Huckster: Five Commonly Known Sexual Pleasures For Advertising Professionals

To be sure, everyone’s extremely familiar with kama sutra—the ancient Hindu text on erotic pleasures. Everyone except advertising professionals, that is. You see, these professionals have their own book catered specifically for them. Here are just some of the 1,245 pleasures. Please note that, for these methods to work, both partners must be in the advertising industry.

HOT JOB

This is where you and your partner exchange provocative instant messages throughout the workday, each IM more seductive than the last.
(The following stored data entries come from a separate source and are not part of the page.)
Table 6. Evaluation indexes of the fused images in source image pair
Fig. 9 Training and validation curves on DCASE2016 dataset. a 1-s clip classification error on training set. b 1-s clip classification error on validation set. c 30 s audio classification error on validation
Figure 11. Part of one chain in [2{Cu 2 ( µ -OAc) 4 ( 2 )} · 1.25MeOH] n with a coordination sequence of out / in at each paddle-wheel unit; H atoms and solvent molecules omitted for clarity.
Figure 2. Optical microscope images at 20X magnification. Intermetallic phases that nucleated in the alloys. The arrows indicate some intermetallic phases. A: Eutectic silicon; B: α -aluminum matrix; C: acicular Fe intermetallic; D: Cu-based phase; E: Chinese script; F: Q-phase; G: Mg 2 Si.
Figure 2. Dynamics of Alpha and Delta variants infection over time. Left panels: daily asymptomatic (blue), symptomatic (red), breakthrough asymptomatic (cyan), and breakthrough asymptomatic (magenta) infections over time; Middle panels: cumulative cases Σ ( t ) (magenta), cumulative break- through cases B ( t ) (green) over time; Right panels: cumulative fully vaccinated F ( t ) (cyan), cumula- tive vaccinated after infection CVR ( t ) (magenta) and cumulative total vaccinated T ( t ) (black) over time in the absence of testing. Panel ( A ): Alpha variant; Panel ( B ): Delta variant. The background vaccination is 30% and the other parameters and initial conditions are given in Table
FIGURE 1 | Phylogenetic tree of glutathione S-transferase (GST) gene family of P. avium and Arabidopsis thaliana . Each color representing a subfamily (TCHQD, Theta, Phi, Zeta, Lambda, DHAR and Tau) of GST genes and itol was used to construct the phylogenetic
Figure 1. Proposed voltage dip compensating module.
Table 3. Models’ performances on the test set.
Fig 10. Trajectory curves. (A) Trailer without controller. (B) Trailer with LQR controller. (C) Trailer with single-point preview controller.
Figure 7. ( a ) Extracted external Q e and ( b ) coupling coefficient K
Perhaps, if both of you work in the same office, you can even give sensual looks at your partner while passing each other in the hallway, as if to say, “Oh yeah, baby.” Both of you continue the IM’s until, at the end of the day, you can’t take it anymore. Then, right as you’re leaving the office, the production manager hands you a hot job that has to get finished immediately, forcing you to stay late. By the time you get to your partner’s apartment, not only is he/she asleep, but also your desire has been replaced by a severe migraine.

STAIRWELL SURPRISE

It all starts when you get back to your office after a meeting and find a note reading something like, “Meet me in the stairwell at 2 p.m. and bring a warm towel.” You’re confused, yet intrigued. Your anticipation escalates with each passing minute. At lunch, you find a towel in your desk drawer. Who put that there? The note-writer, no doubt. Finally, at 1:58 p.m., you go into the restroom and run hot water over the towel. You are filled with desire. Then, when you enter the stairwell, you see your boss. He/She explains how you missed a deadline on an important job and cost the client thousands of dollars. He/she might have to let you go. You feel sick to your stomach and wretch onto the stairwell floor. Good thing you brought the warm towel to clean up with.

NEW “BUSINESS” PITCH

You create a PowerPoint presentation, putting it together as if you were pitching a tire company called TreadStar. But here’s the key: you use statements like, “Sales will ‘rise’…among other things!” and “You’ll love the ‘bottom’ line.” You also insert photos that subtly suggest sex. For example, a photo of a pitched tent, or of a clown, or of two people having sex. Then you present it to your partner during an actual new-business pitch, much to the surprise of your partner and everyone else in the room.

INSERTION ORDER

In advertising, an insertion order is written authorization to print an ad or broadcast a commercial. But an insertion order in the steamy world of advertising sex is completely different. First, you type up a fake insertion order, in which you declare how you’d like to “Buy some space in a nauty place,” and then e-mail it to your partner. Your partner e-mails back explaining how you misspelled the word ‘naughty.’ You return with an e-mail that reads: “Whatever. Did you see where I’d like to buy some space?” Your partner writes back, “I did. That’s how I caught the spelling mistake.” Then, as you try to send your response, e-mail goes down for the rest of the day.

HOT JOB 2

Same thing as the original Hot Job except, instead of coming home with a migraine, you come home with the stomach flu.